The study revealed that progressive hypertensive heart disease is the leading cause of heart failure, followed by peripartum cardiomyopathy while idiopathic dilated cardiomyopathy and rheumatic heart disease were ranked third and fourth cause of heart failure respectively. Though myocardial infarction is on the increase, it was found to be the fifth cause of heart failure.

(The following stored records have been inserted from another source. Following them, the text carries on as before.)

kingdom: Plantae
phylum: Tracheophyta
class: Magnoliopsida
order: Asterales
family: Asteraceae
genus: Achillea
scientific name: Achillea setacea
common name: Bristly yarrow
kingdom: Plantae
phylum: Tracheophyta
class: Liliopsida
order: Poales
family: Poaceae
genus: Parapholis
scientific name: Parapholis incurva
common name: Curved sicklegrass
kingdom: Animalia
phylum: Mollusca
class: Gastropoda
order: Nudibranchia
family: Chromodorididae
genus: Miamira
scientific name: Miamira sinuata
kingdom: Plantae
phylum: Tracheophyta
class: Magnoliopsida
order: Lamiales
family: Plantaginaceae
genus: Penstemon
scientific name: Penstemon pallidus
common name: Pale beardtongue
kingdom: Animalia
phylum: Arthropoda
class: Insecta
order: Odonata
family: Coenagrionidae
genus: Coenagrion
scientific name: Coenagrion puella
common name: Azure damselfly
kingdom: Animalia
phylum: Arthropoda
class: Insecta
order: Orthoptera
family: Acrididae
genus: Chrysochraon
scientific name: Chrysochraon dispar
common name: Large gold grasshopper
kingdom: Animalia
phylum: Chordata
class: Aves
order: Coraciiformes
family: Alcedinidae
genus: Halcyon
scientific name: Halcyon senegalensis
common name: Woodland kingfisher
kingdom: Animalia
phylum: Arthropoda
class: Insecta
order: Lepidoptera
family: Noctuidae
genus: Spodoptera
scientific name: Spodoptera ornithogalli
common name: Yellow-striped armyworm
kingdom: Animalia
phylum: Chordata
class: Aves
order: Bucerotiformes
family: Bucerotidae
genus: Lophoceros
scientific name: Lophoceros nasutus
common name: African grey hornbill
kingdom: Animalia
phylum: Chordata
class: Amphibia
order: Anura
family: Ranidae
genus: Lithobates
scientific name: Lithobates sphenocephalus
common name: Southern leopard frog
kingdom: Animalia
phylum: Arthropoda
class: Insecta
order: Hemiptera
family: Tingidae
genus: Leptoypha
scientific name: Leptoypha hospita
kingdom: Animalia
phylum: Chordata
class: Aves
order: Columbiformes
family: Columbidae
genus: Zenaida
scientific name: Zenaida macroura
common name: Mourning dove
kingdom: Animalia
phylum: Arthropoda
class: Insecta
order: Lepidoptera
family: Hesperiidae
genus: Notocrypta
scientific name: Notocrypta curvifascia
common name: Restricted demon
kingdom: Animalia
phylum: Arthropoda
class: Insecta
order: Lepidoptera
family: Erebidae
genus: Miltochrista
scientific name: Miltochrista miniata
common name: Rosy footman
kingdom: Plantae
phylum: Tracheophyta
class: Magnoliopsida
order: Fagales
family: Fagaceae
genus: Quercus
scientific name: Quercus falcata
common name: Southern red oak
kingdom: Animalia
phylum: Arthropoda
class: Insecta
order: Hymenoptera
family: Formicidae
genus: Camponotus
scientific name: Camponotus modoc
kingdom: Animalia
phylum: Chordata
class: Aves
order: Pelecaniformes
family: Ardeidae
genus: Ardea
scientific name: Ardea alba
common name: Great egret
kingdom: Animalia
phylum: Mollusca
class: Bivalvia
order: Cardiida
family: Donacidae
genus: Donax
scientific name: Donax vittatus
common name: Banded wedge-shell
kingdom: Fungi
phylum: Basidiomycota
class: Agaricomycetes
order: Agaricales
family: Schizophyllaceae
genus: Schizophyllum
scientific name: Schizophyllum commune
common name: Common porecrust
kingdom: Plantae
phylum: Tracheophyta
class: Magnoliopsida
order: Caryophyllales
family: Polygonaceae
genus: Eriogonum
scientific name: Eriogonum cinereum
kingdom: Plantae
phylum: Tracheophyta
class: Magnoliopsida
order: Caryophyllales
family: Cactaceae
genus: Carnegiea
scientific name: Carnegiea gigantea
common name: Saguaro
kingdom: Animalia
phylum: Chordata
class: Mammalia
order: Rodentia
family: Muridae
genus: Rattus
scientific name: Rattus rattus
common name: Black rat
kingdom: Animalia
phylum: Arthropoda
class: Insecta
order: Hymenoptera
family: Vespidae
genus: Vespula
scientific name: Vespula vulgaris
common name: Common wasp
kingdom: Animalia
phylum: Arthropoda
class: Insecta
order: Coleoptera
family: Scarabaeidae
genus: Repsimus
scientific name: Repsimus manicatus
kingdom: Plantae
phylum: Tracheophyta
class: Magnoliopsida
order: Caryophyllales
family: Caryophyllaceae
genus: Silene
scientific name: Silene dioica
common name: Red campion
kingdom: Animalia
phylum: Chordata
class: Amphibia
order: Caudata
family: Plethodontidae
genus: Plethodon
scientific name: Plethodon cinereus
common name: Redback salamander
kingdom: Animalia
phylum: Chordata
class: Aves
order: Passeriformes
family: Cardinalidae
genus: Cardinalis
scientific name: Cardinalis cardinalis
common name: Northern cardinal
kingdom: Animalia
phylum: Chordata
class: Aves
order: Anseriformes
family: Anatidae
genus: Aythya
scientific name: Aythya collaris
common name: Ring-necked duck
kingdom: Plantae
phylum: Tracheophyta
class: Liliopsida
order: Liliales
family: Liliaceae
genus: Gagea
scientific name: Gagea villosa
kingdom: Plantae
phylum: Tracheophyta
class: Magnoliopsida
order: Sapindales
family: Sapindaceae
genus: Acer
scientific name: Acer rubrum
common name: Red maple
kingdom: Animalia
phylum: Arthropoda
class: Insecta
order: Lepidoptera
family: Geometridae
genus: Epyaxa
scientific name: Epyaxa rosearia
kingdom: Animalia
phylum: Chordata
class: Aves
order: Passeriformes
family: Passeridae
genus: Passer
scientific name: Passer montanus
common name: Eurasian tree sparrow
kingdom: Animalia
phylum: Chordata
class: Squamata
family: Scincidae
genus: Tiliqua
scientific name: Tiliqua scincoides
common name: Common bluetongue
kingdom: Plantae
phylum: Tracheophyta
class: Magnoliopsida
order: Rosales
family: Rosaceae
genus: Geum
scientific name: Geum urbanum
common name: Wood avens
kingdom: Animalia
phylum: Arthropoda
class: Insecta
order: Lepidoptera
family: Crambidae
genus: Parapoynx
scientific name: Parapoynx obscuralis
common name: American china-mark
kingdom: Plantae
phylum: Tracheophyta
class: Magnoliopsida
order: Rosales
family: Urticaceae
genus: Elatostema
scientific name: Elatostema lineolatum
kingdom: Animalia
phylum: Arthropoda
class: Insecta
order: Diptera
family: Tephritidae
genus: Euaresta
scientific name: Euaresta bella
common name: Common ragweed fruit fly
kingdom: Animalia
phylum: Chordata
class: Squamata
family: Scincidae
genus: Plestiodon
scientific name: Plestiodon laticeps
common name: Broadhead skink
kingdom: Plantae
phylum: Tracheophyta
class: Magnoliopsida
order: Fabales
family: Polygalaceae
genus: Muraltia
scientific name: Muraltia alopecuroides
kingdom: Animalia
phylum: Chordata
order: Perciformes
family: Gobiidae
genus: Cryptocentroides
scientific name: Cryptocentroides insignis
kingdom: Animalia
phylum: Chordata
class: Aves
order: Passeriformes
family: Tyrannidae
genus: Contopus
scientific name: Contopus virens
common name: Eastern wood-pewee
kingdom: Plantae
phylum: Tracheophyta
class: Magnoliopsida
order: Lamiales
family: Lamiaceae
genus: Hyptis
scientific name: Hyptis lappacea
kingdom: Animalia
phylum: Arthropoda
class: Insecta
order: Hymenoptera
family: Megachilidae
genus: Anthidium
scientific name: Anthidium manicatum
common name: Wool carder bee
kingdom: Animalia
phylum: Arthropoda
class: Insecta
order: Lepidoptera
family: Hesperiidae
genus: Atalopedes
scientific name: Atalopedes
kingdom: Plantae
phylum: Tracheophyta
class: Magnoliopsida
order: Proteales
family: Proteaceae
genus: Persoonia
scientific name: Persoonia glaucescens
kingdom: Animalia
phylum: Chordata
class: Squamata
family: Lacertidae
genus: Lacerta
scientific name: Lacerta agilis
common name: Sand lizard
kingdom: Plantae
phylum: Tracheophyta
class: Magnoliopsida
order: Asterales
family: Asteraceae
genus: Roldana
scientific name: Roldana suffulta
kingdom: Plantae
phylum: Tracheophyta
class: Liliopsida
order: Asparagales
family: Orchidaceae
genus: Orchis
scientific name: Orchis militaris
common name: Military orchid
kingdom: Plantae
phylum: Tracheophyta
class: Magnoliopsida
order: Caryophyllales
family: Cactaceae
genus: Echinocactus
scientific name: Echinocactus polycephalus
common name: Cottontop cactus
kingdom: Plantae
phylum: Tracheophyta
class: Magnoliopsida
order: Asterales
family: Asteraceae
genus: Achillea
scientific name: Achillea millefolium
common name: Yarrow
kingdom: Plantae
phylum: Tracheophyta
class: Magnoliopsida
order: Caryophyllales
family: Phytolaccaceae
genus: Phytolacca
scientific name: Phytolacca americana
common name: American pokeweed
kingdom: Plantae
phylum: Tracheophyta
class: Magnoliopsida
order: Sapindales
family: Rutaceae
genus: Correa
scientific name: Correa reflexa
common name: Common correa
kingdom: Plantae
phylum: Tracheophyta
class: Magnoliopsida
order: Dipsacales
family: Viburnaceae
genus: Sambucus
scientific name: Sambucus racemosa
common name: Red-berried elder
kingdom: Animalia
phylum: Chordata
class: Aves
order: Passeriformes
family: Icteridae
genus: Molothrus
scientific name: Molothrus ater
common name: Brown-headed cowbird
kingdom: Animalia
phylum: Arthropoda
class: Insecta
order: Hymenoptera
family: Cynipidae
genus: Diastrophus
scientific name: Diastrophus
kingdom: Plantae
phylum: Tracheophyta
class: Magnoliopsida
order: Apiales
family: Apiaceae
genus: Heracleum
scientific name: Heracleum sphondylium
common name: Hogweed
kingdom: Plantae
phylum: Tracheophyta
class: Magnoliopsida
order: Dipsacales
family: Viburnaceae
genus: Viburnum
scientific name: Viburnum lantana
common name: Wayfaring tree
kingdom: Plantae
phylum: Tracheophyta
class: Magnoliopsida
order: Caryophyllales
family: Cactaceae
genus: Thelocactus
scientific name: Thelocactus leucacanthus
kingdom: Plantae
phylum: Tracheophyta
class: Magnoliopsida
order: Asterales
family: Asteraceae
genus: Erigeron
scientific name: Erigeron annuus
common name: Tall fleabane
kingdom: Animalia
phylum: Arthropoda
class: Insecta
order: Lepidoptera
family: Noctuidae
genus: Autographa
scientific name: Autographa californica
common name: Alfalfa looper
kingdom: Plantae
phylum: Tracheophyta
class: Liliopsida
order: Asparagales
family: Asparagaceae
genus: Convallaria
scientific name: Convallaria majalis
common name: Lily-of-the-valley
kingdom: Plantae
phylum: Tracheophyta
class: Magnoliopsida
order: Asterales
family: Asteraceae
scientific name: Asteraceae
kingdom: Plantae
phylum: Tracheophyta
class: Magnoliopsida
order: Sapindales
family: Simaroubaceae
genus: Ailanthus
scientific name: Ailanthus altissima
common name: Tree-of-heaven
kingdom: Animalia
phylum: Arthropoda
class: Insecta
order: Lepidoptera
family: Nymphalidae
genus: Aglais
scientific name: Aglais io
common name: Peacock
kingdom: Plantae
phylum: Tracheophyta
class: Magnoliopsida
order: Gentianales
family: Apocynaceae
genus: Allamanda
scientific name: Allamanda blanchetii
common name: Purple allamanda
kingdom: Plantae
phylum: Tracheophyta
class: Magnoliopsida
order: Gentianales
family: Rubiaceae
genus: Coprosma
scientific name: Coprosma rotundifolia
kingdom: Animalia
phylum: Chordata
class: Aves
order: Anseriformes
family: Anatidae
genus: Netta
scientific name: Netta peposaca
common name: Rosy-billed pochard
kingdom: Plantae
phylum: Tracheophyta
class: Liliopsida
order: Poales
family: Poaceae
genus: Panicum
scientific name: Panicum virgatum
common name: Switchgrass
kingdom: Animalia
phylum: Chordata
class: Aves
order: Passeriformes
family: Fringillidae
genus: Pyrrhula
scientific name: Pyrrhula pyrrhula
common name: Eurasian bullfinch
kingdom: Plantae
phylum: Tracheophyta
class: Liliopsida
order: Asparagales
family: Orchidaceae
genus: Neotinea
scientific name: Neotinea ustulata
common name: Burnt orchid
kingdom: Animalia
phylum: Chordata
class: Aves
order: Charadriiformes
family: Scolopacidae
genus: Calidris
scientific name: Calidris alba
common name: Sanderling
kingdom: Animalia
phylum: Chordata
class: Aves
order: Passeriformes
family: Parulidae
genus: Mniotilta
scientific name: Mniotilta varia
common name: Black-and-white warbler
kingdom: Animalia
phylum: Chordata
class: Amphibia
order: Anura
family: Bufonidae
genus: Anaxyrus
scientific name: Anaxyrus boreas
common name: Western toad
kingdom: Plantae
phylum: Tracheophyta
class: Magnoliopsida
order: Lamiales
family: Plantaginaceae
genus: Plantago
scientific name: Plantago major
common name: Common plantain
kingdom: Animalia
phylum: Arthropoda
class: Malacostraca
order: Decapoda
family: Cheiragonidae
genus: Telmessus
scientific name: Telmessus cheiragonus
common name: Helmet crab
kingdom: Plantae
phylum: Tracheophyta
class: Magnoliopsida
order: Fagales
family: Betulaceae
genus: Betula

The commonest precipitating factor for heart failure in this study was chest infection followed by non-adherence to prescription while urinary tract infection was the third. Substantial proportion of heart failure hospitalizations was associated with preventable precipitating factors. Therefore, knowledge of potential precipitating factors may help to optimize treatment. The short-term outcome of heart failure patients admitted in our centre was generally good. This study is however limited by failure to assess long term outcome.
Limitations of the Study
1) Follow-up study was not done to assess the long term outcome in our heart failure patients.
2) Adequate assessment of left ventricular diastolic function was limited by non-inclusion of pulmonary venous flow and both lateral and medial tissue Doppler parameters.
3) BNP assay among the study population was not done.